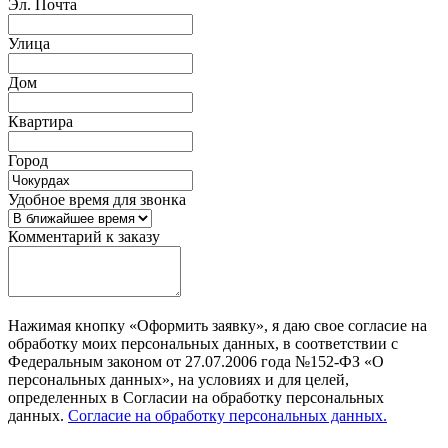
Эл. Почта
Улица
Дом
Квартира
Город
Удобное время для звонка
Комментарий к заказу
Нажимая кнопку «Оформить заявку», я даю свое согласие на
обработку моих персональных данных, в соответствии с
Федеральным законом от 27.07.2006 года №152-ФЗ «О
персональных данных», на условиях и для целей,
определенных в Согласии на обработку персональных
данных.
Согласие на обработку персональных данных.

+ + + + +

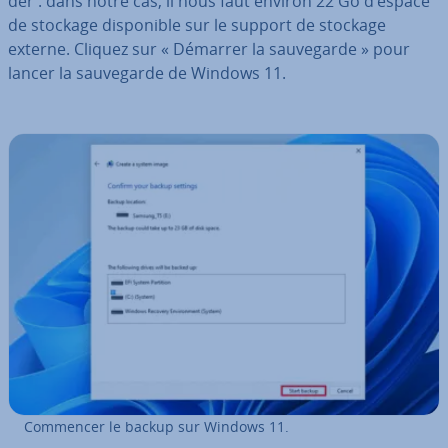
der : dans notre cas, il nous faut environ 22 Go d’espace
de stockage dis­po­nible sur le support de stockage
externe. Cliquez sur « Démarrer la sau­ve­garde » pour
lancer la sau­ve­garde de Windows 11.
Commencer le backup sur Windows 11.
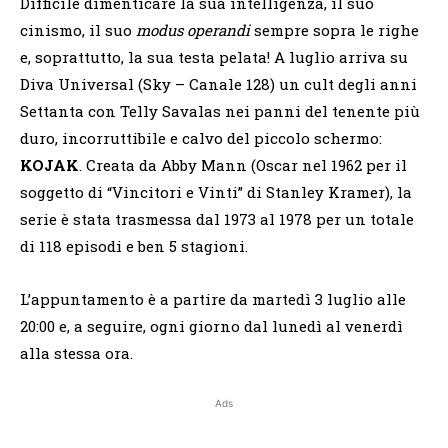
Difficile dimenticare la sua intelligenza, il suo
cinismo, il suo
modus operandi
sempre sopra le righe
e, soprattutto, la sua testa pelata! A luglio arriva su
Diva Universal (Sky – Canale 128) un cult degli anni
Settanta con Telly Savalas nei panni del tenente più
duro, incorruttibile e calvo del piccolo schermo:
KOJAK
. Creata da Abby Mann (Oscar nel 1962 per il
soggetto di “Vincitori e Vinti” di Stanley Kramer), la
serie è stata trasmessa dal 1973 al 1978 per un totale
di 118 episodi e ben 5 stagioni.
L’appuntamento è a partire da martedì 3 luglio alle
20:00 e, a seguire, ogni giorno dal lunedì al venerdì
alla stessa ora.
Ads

+ + + + +

* _TASK PROMPT_
Print only what lies in the material above starting at the line with "свое согласие на" and ending at the line with "Согласие на обработку персональных данных.", every line exactly as given.

* _REPLY TO THE EXERCISE_
Нажимая кнопку «Оформить заявку», я даю свое согласие на
обработку моих персональных данных, в соответствии с
Федеральным законом от 27.07.2006 года №152-ФЗ «О
персональных данных», на условиях и для целей,
определенных в Согласии на обработку персональных
данных.
Согласие на обработку персональных данных.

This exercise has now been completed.